::: Entries provided

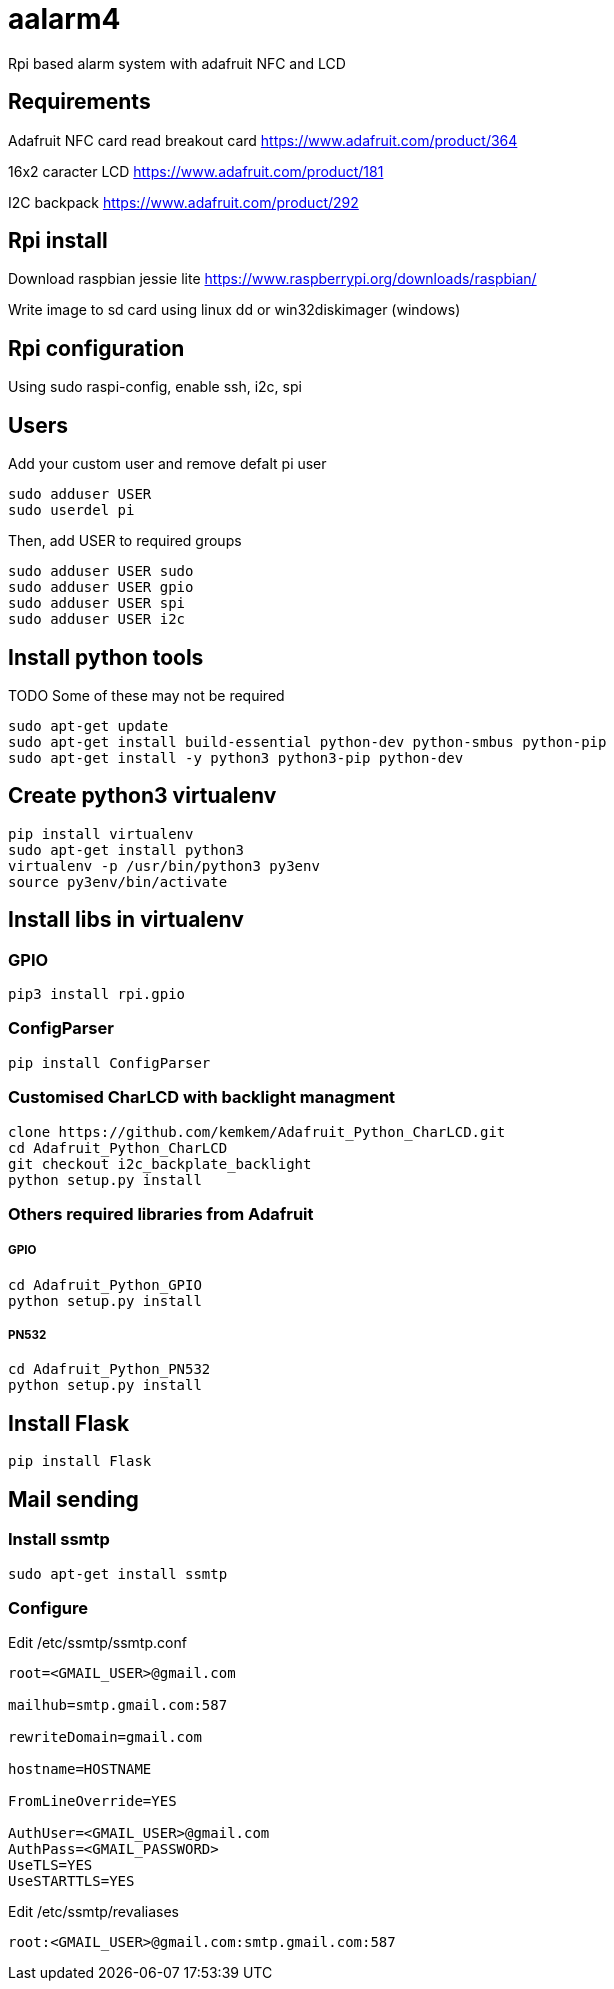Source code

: = aalarm4

Rpi based alarm system with adafruit NFC and LCD

== Requirements

Adafruit NFC card read breakout card
https://www.adafruit.com/product/364

16x2 caracter LCD
https://www.adafruit.com/product/181

I2C backpack
https://www.adafruit.com/product/292

== Rpi install

Download raspbian jessie lite https://www.raspberrypi.org/downloads/raspbian/

Write image to sd card using linux dd or win32diskimager (windows)

== Rpi configuration

Using sudo raspi-config, enable ssh, i2c, spi

== Users

Add your custom user and remove defalt pi user

[source,bash]
----
sudo adduser USER
sudo userdel pi
----

Then, add USER to required groups

[source,bash]
----
sudo adduser USER sudo
sudo adduser USER gpio
sudo adduser USER spi
sudo adduser USER i2c
----

== Install python tools

TODO Some of these may not be required

[source,bash]
----
sudo apt-get update
sudo apt-get install build-essential python-dev python-smbus python-pip
sudo apt-get install -y python3 python3-pip python-dev
----

== Create python3 virtualenv

[source,bash]
----
pip install virtualenv
sudo apt-get install python3
virtualenv -p /usr/bin/python3 py3env
source py3env/bin/activate
----

== Install libs in virtualenv

=== GPIO

[source,bash]
----
pip3 install rpi.gpio
----

=== ConfigParser

[source,bash]
----
pip install ConfigParser
----

=== Customised CharLCD with backlight managment

[source,bash]
----
clone https://github.com/kemkem/Adafruit_Python_CharLCD.git
cd Adafruit_Python_CharLCD
git checkout i2c_backplate_backlight
python setup.py install
----

=== Others required libraries from Adafruit

===== GPIO

[source,bash]
----
cd Adafruit_Python_GPIO
python setup.py install
----

===== PN532

[source,bash]
----
cd Adafruit_Python_PN532
python setup.py install
----

== Install Flask

[source,bash]
----
pip install Flask
----

== Mail sending

=== Install ssmtp

[source,bash]
----
sudo apt-get install ssmtp
----

=== Configure

Edit /etc/ssmtp/ssmtp.conf

[source,text]
----
root=<GMAIL_USER>@gmail.com

mailhub=smtp.gmail.com:587

rewriteDomain=gmail.com

hostname=HOSTNAME

FromLineOverride=YES

AuthUser=<GMAIL_USER>@gmail.com
AuthPass=<GMAIL_PASSWORD>
UseTLS=YES
UseSTARTTLS=YES
----

Edit /etc/ssmtp/revaliases

[source,text]
----
root:<GMAIL_USER>@gmail.com:smtp.gmail.com:587
----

::::::

### Directions
Please give back every line above exactly as it stands, without pictures.

### Answer space
Source code

: = aalarm4

Rpi based alarm system with adafruit NFC and LCD

== Requirements

Adafruit NFC card read breakout card
https://www.adafruit.com/product/364

16x2 caracter LCD
https://www.adafruit.com/product/181

I2C backpack
https://www.adafruit.com/product/292

== Rpi install

Download raspbian jessie lite https://www.raspberrypi.org/downloads/raspbian/

Write image to sd card using linux dd or win32diskimager (windows)

== Rpi configuration

Using sudo raspi-config, enable ssh, i2c, spi

== Users

Add your custom user and remove defalt pi user

[source,bash]
----
sudo adduser USER
sudo userdel pi
----

Then, add USER to required groups

[source,bash]
----
sudo adduser USER sudo
sudo adduser USER gpio
sudo adduser USER spi
sudo adduser USER i2c
----

== Install python tools

TODO Some of these may not be required

[source,bash]
----
sudo apt-get update
sudo apt-get install build-essential python-dev python-smbus python-pip
sudo apt-get install -y python3 python3-pip python-dev
----

== Create python3 virtualenv

[source,bash]
----
pip install virtualenv
sudo apt-get install python3
virtualenv -p /usr/bin/python3 py3env
source py3env/bin/activate
----

== Install libs in virtualenv

=== GPIO

[source,bash]
----
pip3 install rpi.gpio
----

=== ConfigParser

[source,bash]
----
pip install ConfigParser
----

=== Customised CharLCD with backlight managment

[source,bash]
----
clone https://github.com/kemkem/Adafruit_Python_CharLCD.git
cd Adafruit_Python_CharLCD
git checkout i2c_backplate_backlight
python setup.py install
----

=== Others required libraries from Adafruit

===== GPIO

[source,bash]
----
cd Adafruit_Python_GPIO
python setup.py install
----

===== PN532

[source,bash]
----
cd Adafruit_Python_PN532
python setup.py install
----

== Install Flask

[source,bash]
----
pip install Flask
----

== Mail sending

=== Install ssmtp

[source,bash]
----
sudo apt-get install ssmtp
----

=== Configure

Edit /etc/ssmtp/ssmtp.conf

[source,text]
----
root=<GMAIL_USER>@gmail.com

mailhub=smtp.gmail.com:587

rewriteDomain=gmail.com

hostname=HOSTNAME

FromLineOverride=YES

AuthUser=<GMAIL_USER>@gmail.com
AuthPass=<GMAIL_PASSWORD>
UseTLS=YES
UseSTARTTLS=YES
----

Edit /etc/ssmtp/revaliases

[source,text]
----
root:<GMAIL_USER>@gmail.com:smtp.gmail.com:587
----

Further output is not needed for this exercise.